▽

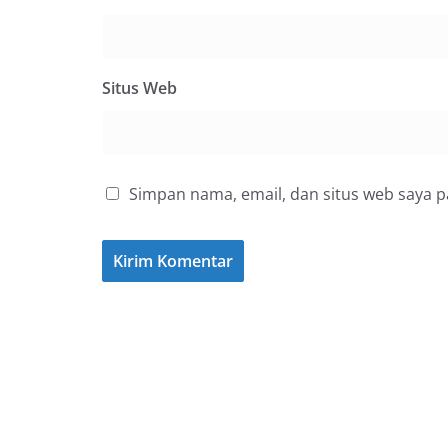
Situs Web
Simpan nama, email, dan situs web saya 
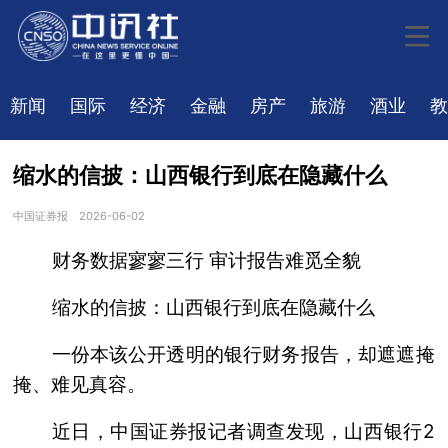
新闻
国际
经济
金融
房产
旅游
酒业
教
缩水的信披：山西银行到底在隐藏什么
中国证券报
2026-06-02
财务数据寥寥三行 审计报告难觅全貌
缩水的信披：山西银行到底在隐藏什么
一份本该公开透明的银行财务报告，却遮遮掩
掩、难见真容。
近日，中国证券报记者调查发现，山西银行2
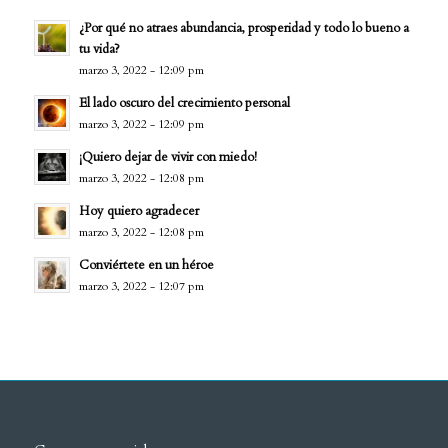
¿Por qué no atraes abundancia, prosperidad y todo lo bueno a
tu vida?
marzo 3, 2022 - 12:09 pm
El lado oscuro del crecimiento personal
marzo 3, 2022 - 12:09 pm
¡Quiero dejar de vivir con miedo!
marzo 3, 2022 - 12:08 pm
Hoy quiero agradecer
marzo 3, 2022 - 12:08 pm
Conviértete en un héroe
marzo 3, 2022 - 12:07 pm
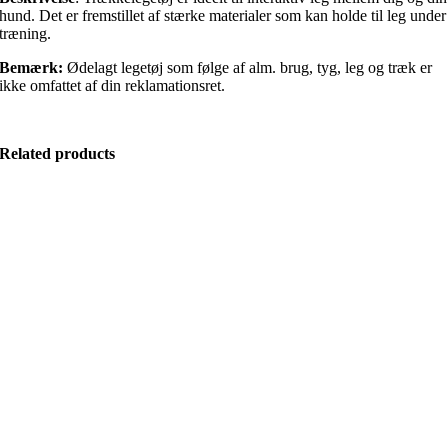
hund. Det er fremstillet af stærke materialer som kan holde til leg under
træning.
Bemærk:
Ødelagt legetøj som følge af alm. brug, tyg, leg og træk er
ikke omfattet af din reklamationsret.
Related products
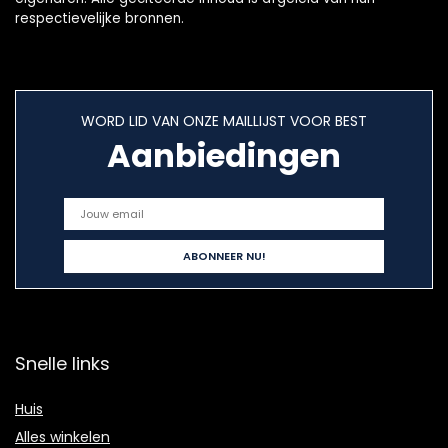
respectievelijke bronnen.
WORD LID VAN ONZE MAILLIJST VOOR BEST
Aanbiedingen
Snelle links
Huis
Alles winkelen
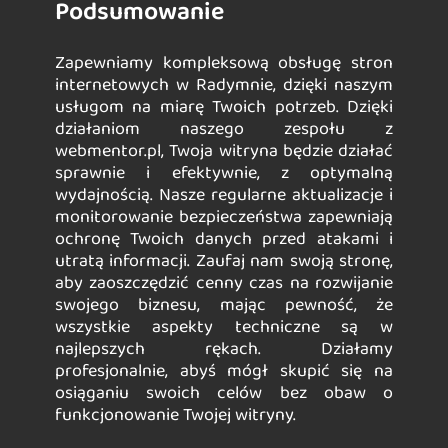
Podsumowanie
Zapewniamy kompleksową obsługę stron
internetowych w Radymnie, dzięki naszym
usługom na miarę Twoich potrzeb. Dzięki
działaniom naszego zespołu z
webmentor.pl, Twoja witryna będzie działać
sprawnie i efektywnie, z optymalną
wydajnością. Nasze regularne aktualizacje i
monitorowanie bezpieczeństwa zapewniają
ochronę Twoich danych przed atakami i
utratą informacji. Zaufaj nam swoją stronę,
aby zaoszczędzić cenny czas na rozwijanie
swojego biznesu, mając pewność, że
wszystkie aspekty techniczne są w
najlepszych rękach. Działamy
profesjonalnie, abyś mógł skupić się na
osiąganiu swoich celów bez obaw o
funkcjonowanie Twojej witryny.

△

ACTIVITY:
Rewrite the stretch from the line containing "Podsumowanie" through the end of the entries as a Markdown table with two columns, Row and Line. Number each line in the Row column and leave out blank lines.

RESULT OF THE TASK:
| Row | Line |
|---|---|
| 1 | Podsumowanie |
| 2 | Zapewniamy kompleksową obsługę stron |
| 3 | internetowych w Radymnie, dzięki naszym |
| 4 | usługom na miarę Twoich potrzeb. Dzięki |
| 5 | działaniom naszego zespołu z |
| 6 | webmentor.pl, Twoja witryna będzie działać |
| 7 | sprawnie i efektywnie, z optymalną |
| 8 | wydajnością. Nasze regularne aktualizacje i |
| 9 | monitorowanie bezpieczeństwa zapewniają |
| 10 | ochronę Twoich danych przed atakami i |
| 11 | utratą informacji. Zaufaj nam swoją stronę, |
| 12 | aby zaoszczędzić cenny czas na rozwijanie |
| 13 | swojego biznesu, mając pewność, że |
| 14 | wszystkie aspekty techniczne są w |
| 15 | najlepszych rękach. Działamy |
| 16 | profesjonalnie, abyś mógł skupić się na |
| 17 | osiąganiu swoich celów bez obaw o |
| 18 | funkcjonowanie Twojej witryny. |